Peace cranes on Church Street aim to abolish nukes
BURLINGTON, Vt. (WCAX) - Cranes are a symbol of peace in many cultures, and 1,000 origami peace cranes from Japan are now displayed in front of Burlington City Hall in observance of next month’s 75th anniversary of the atomic bombings of Hiroshima and Nagasaki in World War II.
The story behind the peace cranes is of a little girl, Sadako Sasaki, who developed cancer from atomic radiation because of the Hiroshima bombing. Sasaki started getting sick around age 11.
Robin Lloyd, an activist for abolishing nuclear weapons, believes Sasaki’s story will not only reach the hearts of Vermonters but also teaches an important lesson.
“The cranes date from a little girl who got leukemia from the Hiroshima bombing,” Lloyd said. “Then her health started to fail and her friends said, ‘If you can fold 1,000 cranes, then your wish will come true.‘”
Sasaki died before she reached 1,000 cranes, but her story lives on.
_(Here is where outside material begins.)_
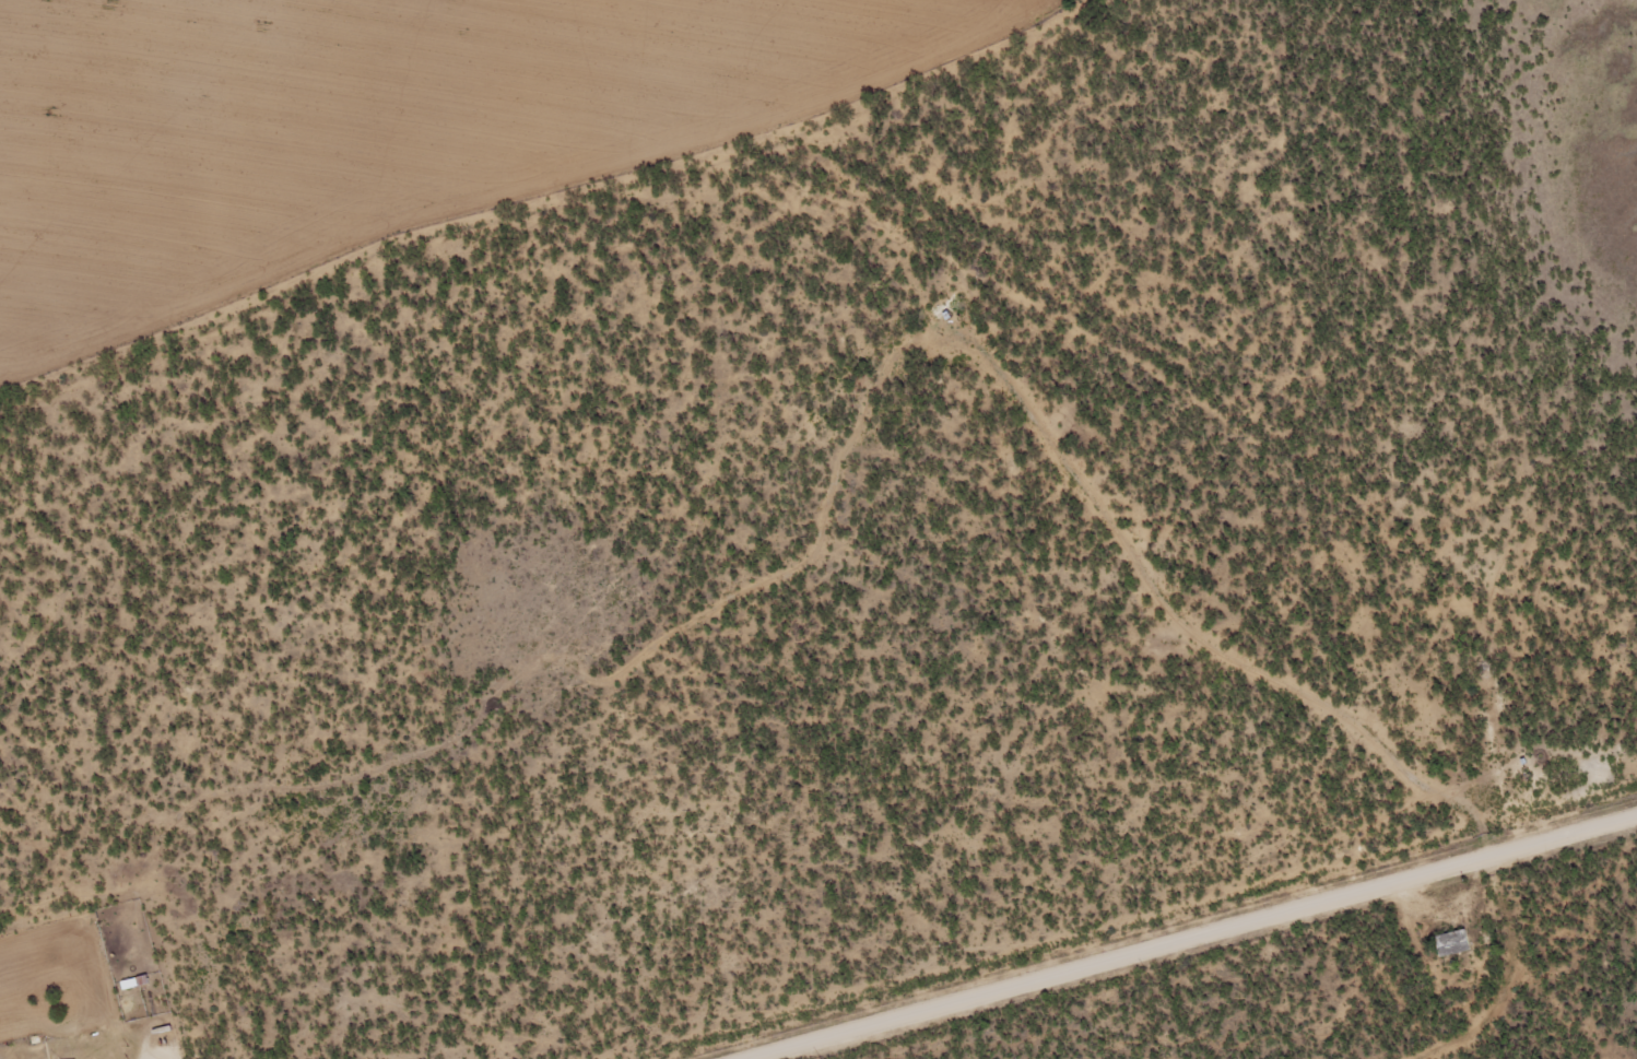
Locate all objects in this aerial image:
road: (570, 192)
road: (1185, 935)
building: (1452, 941)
Organizers at Thursday’s event in Burlington say they want to use the peace cranes to gain support for the abolition of nuclear weapons.
Joseph Gainza, a longtime Vermont peace activist, says that Vermont has supported nuclear weapons abolition in the past.
”The House of Representatives overwhelmingly -- and the Vermont Senate unanimously -- voted on a resolution calling on the United States to enter into the nuclear weapons abolition treaty,” Gainza said.
Today, the Treaty on the Prohibition of Nuclear Weapons continues to gain support, according to Maho Takahashi, an activist in Burlington.
”With that treaty, once 50 countries ratify it, it will enter into force,” Gainza said.